KPK akan lebih mudah membongkar perkara itu karena telah memegang bukti dari perkara korupsi serupa. Beberapa anak buah Siti bahkan sudah divonis bersalah. Di antaranya, bekas Kepala Pusat Penanggulangan Krisis, Rustam Syarifuddin Pakaya, yang dijerat kasus pengadaan alat kesehatan 2007. Juga, bekas Direktur Jenderal Bina Pelayanan Medik, Ratna Dewi Umar, yang dihukum dalam perkara pengadaan 2006-2007. Diharapkan, KPK bukan hanya menjerat Siti dalam perkara pengadaan 2005, melainkan juga dalam kasus yang lain.
Perkara Siti menjadi pelajaran penting bagi kepolisian. Lembaga ini tidak perlu ngotot menangani suatu kasus bila tak memiliki banyak bukti atau memang tak berniat membongkarnya. Hingga kini, terdapat sejumlah perkara besar yang juga mangkrak di Badan Reserse Kriminal Polri. Ada baiknya kasus-kasus ini segera diserahkan pula ke KPK.
Salah satu dari perkara itu adalah korupsi proyek tanda nomor kendaraan bermotor di Korps Lalu Lintas Polri pada 2011 senilai Rp 782 miliar. Perkara ini diusut oleh KPK bersamaan dengan korupsi pengadaan simulator kemudi, tapi di tengah jalan "diambil alih" polisi. Padahal komisi antikorupsi saat itu menangani kasus serupa, yakni perkara Irjen Djoko Susilo, mantan Kepala Korps Lalu Lintas.
Kasus korupsi proyek pembangunan vaksin flu burung senilai Rp 718,8 miliar hingga kini juga masih dipegang oleh kepolisian. Begitu pula pembangunan fasilitas chicken breeding research senilai Rp 663,4 miliar. Kedua perkara yang melibatkan mantan politikus Partai Demokrat, Muhammad Nazaruddin, itu masih terbengkalai. Padahal kasus Nazar yang ditangani KPK sudah kelar.

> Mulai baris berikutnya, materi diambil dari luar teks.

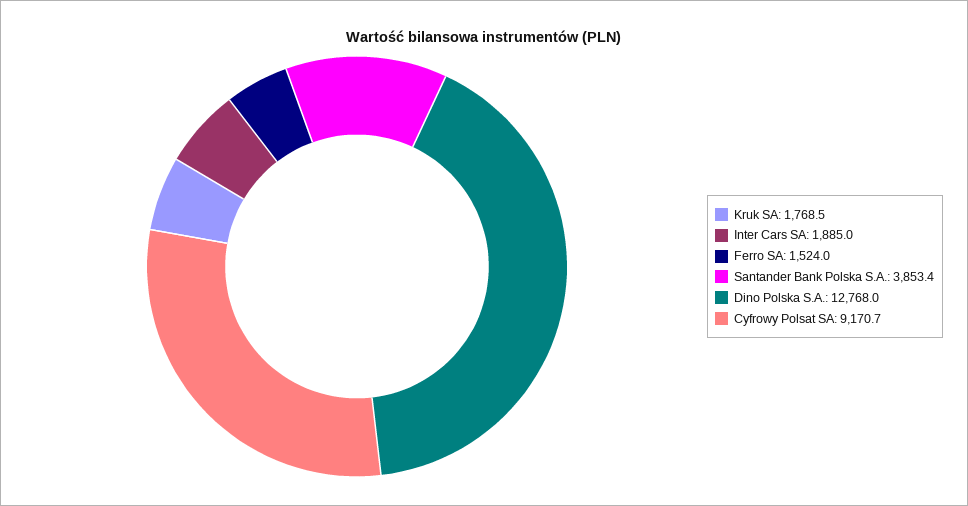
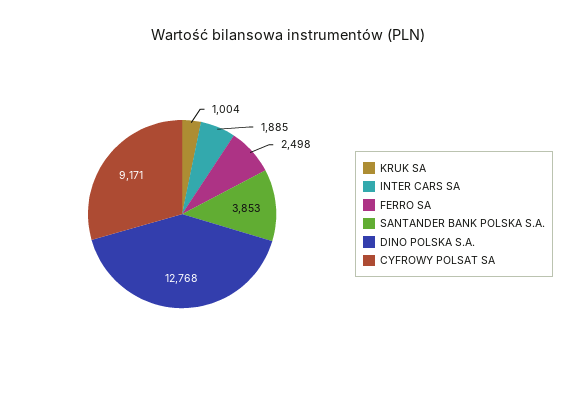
  {
-   "Kruk SA": 1768.5,
+   "Kruk SA": 1004,
    "Inter Cars SA": 1885,
-   "Ferro SA": 1524,
+   "Ferro SA": 2498,
    "Santander Bank Polska S.A.": 3853.4,
    "Dino Polska S.A.": 12768,
    "Cyfrowy Polsat SA": 9170.7
  }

KPK sebetulnya berhak mengawasi, bahkan mengambil alih, semua kasus yang ditangani kepolisian atau kejaksaan. Undang-Undang Nomor 30 Tahun 2002 tentang Komisi Pemberantasan Korupsi memberinya wewenang. Tak perlu menunggu atau sungkan mengambil alih, pimpinan komisi antikorupsi semestinya bertindak tegas. Sebaliknya, kepolisian pun perlu menghindarkan diri dari kebiasaan lama: membiarkan suatu kasus menguap begitu saja. Modus ini hanya membuat citra polisi semakin rusak.